UV rays come in three different types, each named with an initial that describes their harmful effects on our bodies:

  • UV-A: Cause rapid aging of the skin, wrinkles, sunspots and other skin changes. They also cause ageing of the eyes, both the outer layer and the inside as it penetrates through the pupil.
  • UV-B: Cause burning of the skin, as well as of the eyes, both externally and internally. The most common eye problem caused by UV-B rays is a corneal sunburn, also known as corneal ultraviolet keratitis.
  • UV-C: Cause skin cancer

Luckily, most UV-C rays are blocked by the ozone layer, however the rest still penetrate through this protective barrier and extended exposure to UV radiation can damage our eyes in various ways.

UV-A and UV-B rays cause ageing and burning of the lens of the eye, which causes the early onset of cataracts in countries like Malta, where people’s eyes are continually exposed to the sun, as well as other conditions including:

  • Photokeratitis : burning and hardening of the cornea (outermost layer of the eye) and conjunctiva (white part of the eye). This can cause temporary vision loss.
  • Macular degeneration
  • Pterygium : growth in the conjunctiva
  • Skin cancer on the eyelids

The UV index in Malta normally reaches a high of 15 during the hottest summer months, July and August, which presents an elevated risk of sunburn, skin cancer and sun-related eye damage if protective measures aren’t taken.

Just like you use sunscreen to create a protective layer on your skin, to protect your eyes from the damage of solar radiation you need to put on sunglasses to block out UV rays.
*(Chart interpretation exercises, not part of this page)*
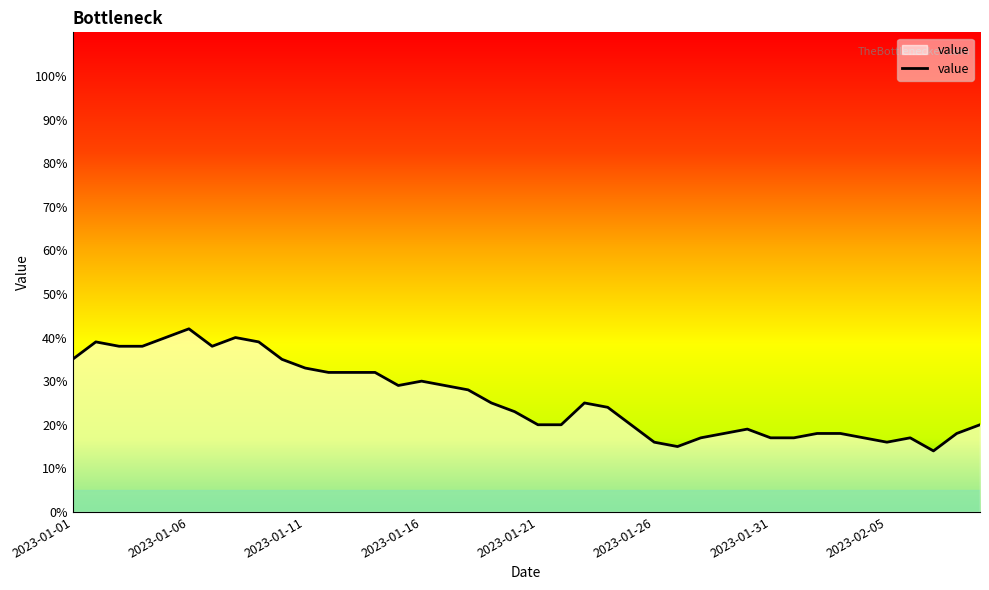

Does the chart have visible grid lines?

No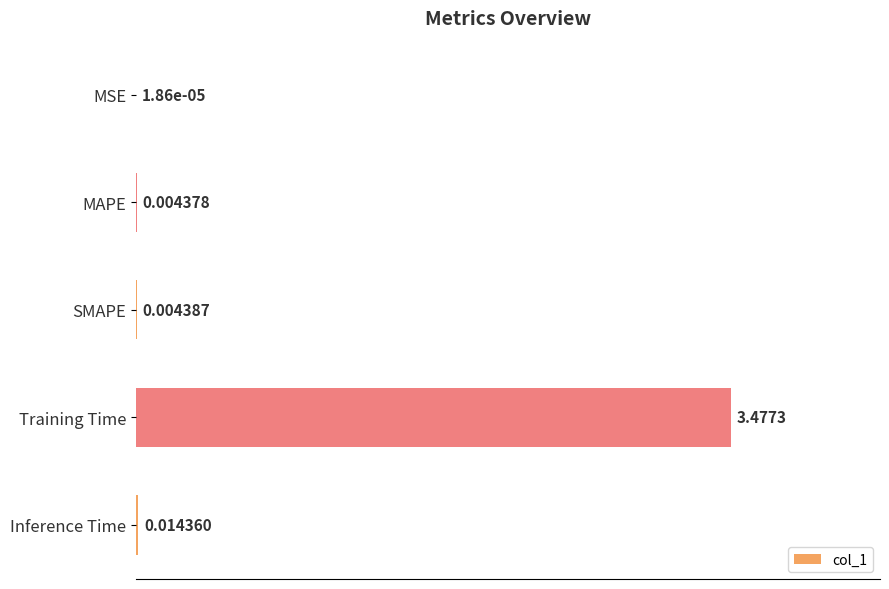

Where is the data nearest to the value 1?

Inference Time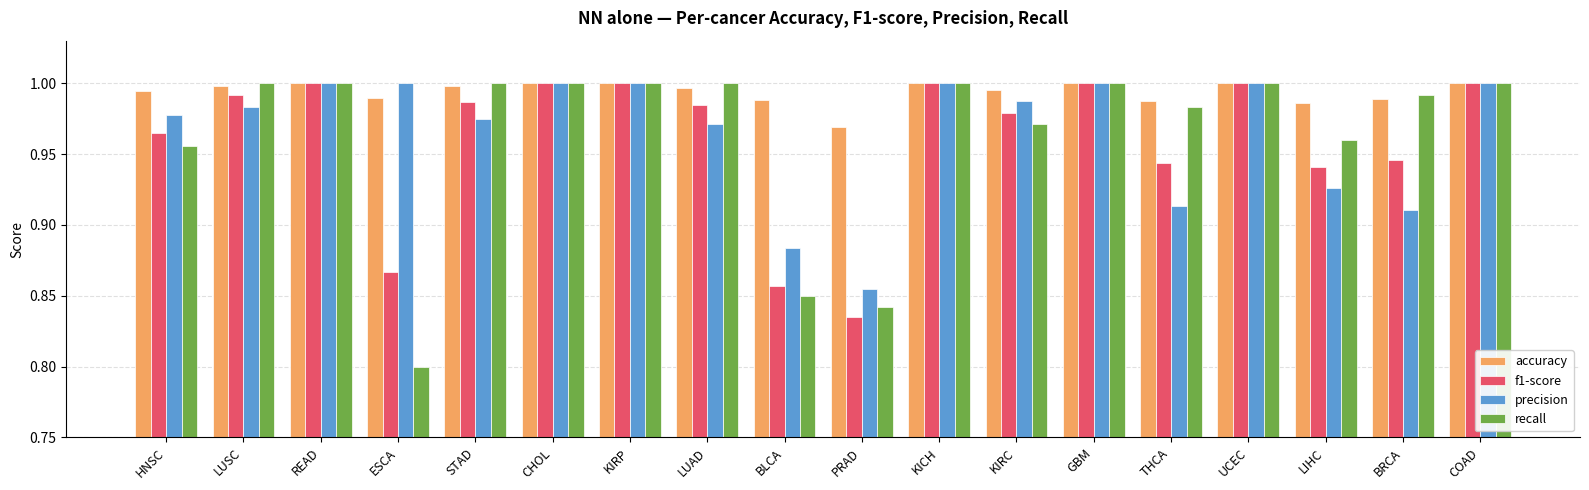

At which label does recall reach its minimum?

ESCA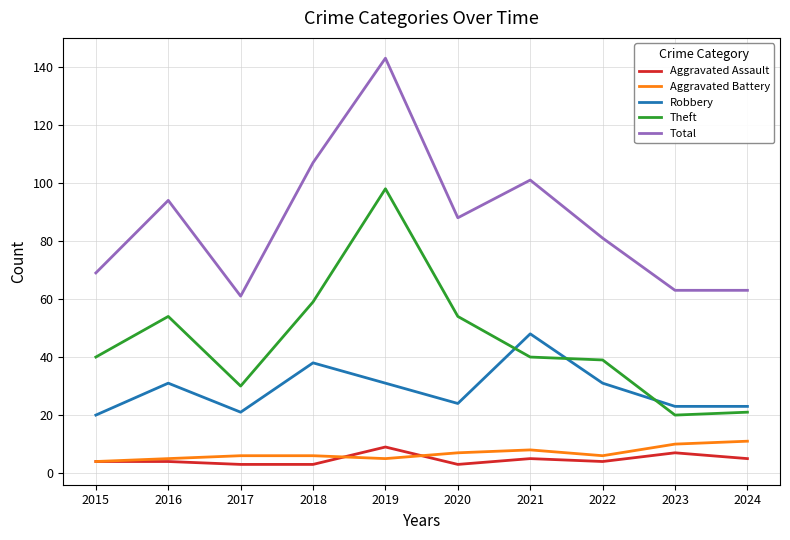

What is the spread (max minus min) of values at 2021?

96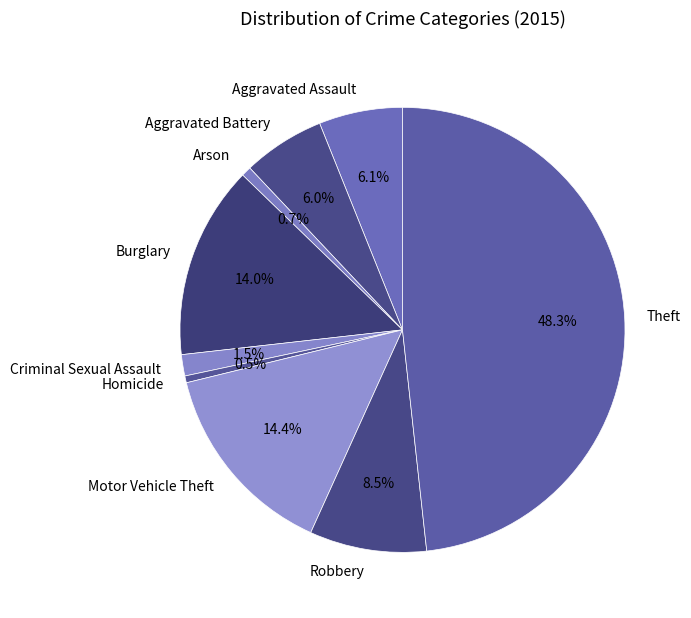

What portion of the pie excludes Robbery?

91.5%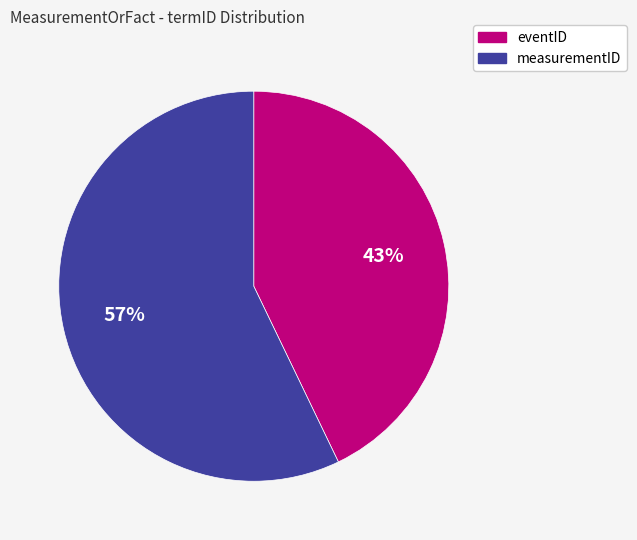

Which has a higher value, measurementID or eventID?

measurementID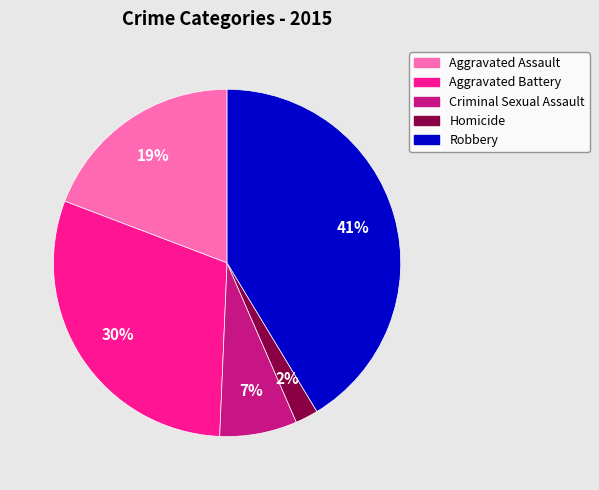

Is there a majority slice in this chart?

No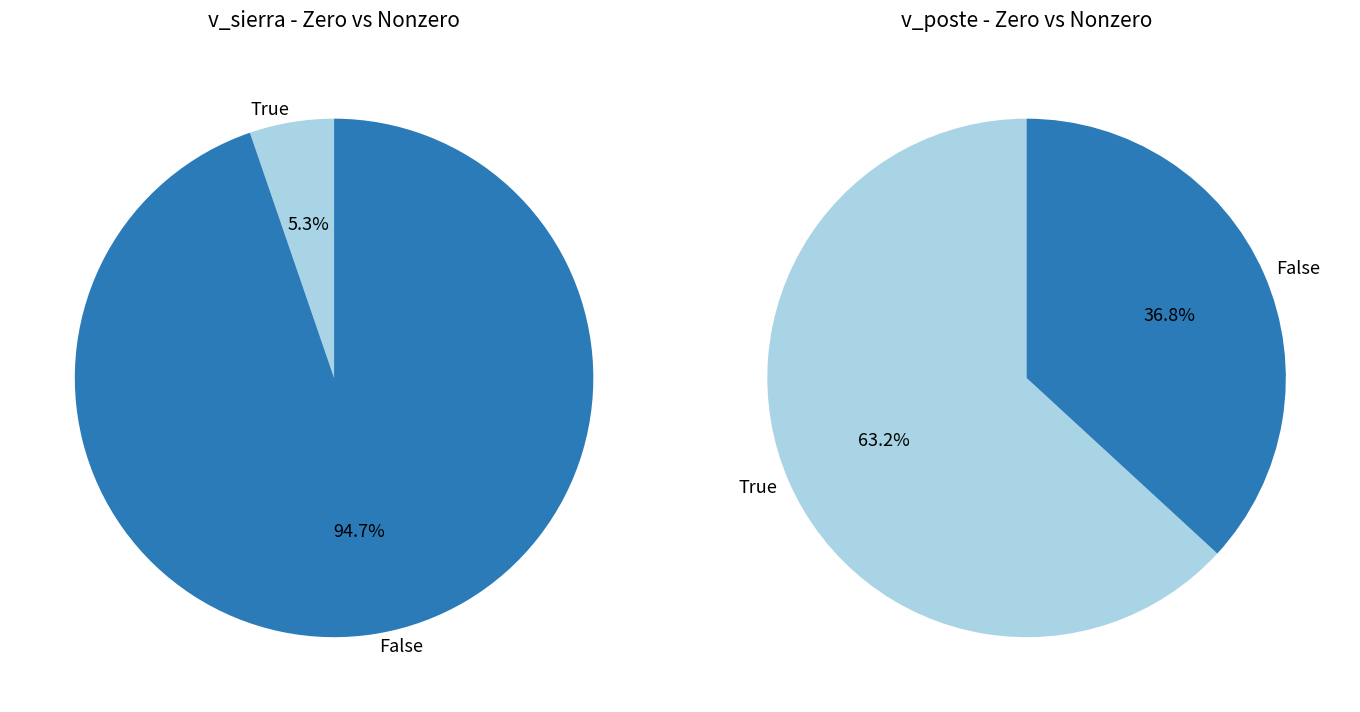

True or false: 18 accounts for 0% of the total.

True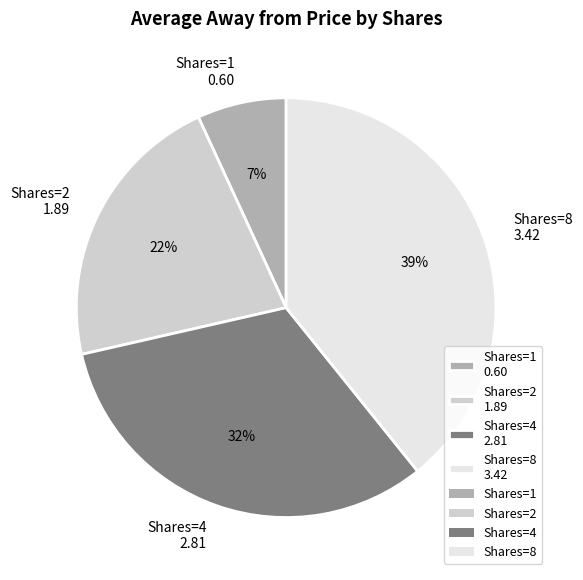

Combined, do Shares=2 1.89 and Shares=1 0.60 account for over 50%?

No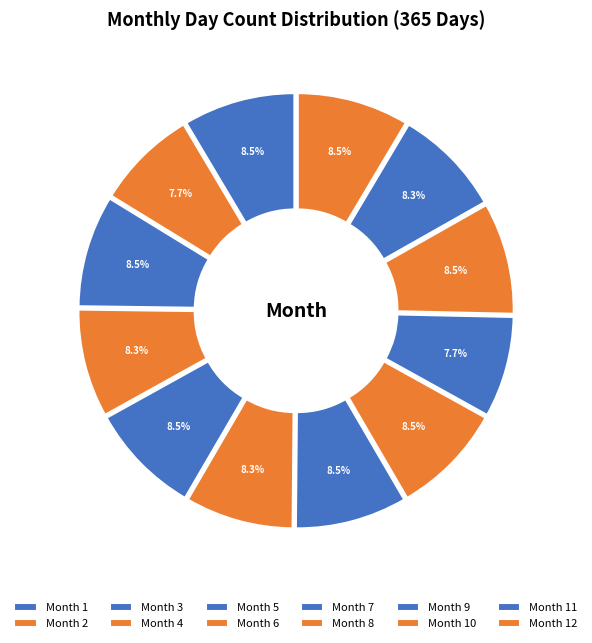

Count the number of slices in the pie.

12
Sunglasses with close-fitting frames and wraparound styling offer the best protection because they limit the entry of sunlight through, above and beyond the periphery of the standard frames.

Investing in sturdy, high-quality sunglasses with good UV protection is a must. Unfortunately, many people opt for cheap, fake ones which could result in UV damage to your eyes.

In fact, when we wear sunglasses with dark lenses, our eyes will automatically adjust to the shade by dilating the pupil (the black, middle part of the eye where light enters) so as to permit more light to enter inside it.

Therefore, if you’re wearing cheap-quality sunglasses without UV protection, you’ll actually be doing the worst possible UV damage to your eyes since more UV rays are entering your eyes.

Unless you invest in high-quality protective eyewear, it’s better to allow your eyes to adapt naturally to sunlight by narrowing the pupil and letting less waves inside.